Encanto is Disney's 60th animation

ENCANTO (PG, 109 mins) Animation/Musical/Fantasy/Adventure. Featuring the voices of Stephanie Beatrix, Maria Cecilia Botero, Angie Cepeda, Carolina Gaitan, Jessica Darrow, Diane Guererro, John Leguizamo. Directors: Jared Bush, Byron Howard, Charise Castro Smith.

In cinemas now.

Rating: Four stars

HAMILTON creator Lin-Manuel Miranda caps off an exceedingly busy year in front of and behind the camera by composing the original songs for Jared Bush, Byron Howard and Charise Castro Smith's computer-animated musical fantasy.

Surprisingly, his exuberant and lyrically ingenious songbook lacks a bona fide earworm to elevate Disney's 60th animated adventure above his toe-tapping work on Moana or usurp husband and wife duo Robert Lopez and Kristen Anderson-Lopez's haunting melodies on the Frozen films.

What Encanto lacks in instantly hummable tunes it compensates with the vibrant colours and traditions of Colombian culture, brought to life with impeccable artistry and cute visual flourishes including an enchanted home that communicates emotions by moving its window shutters and floor tiles.

The film's spunky heroine, Mirabel (voiced by Stephanie Beatrix), continues the studio's line of spirited, independent women, who proactively change their fortunes and harness inner strength without seeking permission from a man.

As one relative tenderly counsels: "You're exactly what this family needs.

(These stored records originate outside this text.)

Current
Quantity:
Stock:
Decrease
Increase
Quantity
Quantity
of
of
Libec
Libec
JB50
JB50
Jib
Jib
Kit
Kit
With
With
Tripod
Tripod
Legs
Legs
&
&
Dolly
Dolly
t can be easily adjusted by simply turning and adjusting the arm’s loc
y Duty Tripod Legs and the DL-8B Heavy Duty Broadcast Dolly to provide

You just need to see it."

During a subsequent quest for self-empowerment, heartstrings are repeatedly plucked by Bush and Castro Smith's script and composer Germaine Franco's musical score swells to the point of bursting.

A mountain town in Colombia is home to successive generations of the Madrigal family led by imperious matriarch Abuela Alma (Maria Cecilia Botero).

She is custodian of a magical candle, lit in her darkest hour when her husband sacrificed himself to protect their kin from harm.

The flickering totem bestows special powers to the Madrigals when they come of age.

Abuela's daughter Julieta (Angie Cepeda) can heal wounds with her cooking, her other daughter Pepa (Carolina Gaitan) manipulates the weather with her moods, while estranged son Bruno (John Leguizamo) can divine the future.

The only member of the household not to be blessed by the candle is Julieta's youngest daughter Mirabel.

When the family's home comes under threat from a dark force, Mirabel steps out of the shadow of her gifted siblings - super strong Luisa (Jessica Darrow) and impossibly perfect Isabela (Diane Guererro) - to seek the key that will protect her loved ones.

Encanto is festooned with fierce yet flawed female characters and, in a timely reversal of fortunes, male counterparts are given exceedingly short shrift and often fade into the luxuriously painted background.

An energetic opening musical number explaining the Madrigal family tree barely pauses for breath, establishing a sprightly tempo matched by slickly engineered action sequences.

The film doesn't deviate from a path well trodden by previous Disney animations but plays to its strengths, placing family values at the heart of a story that beats defiantly in the face of adversity.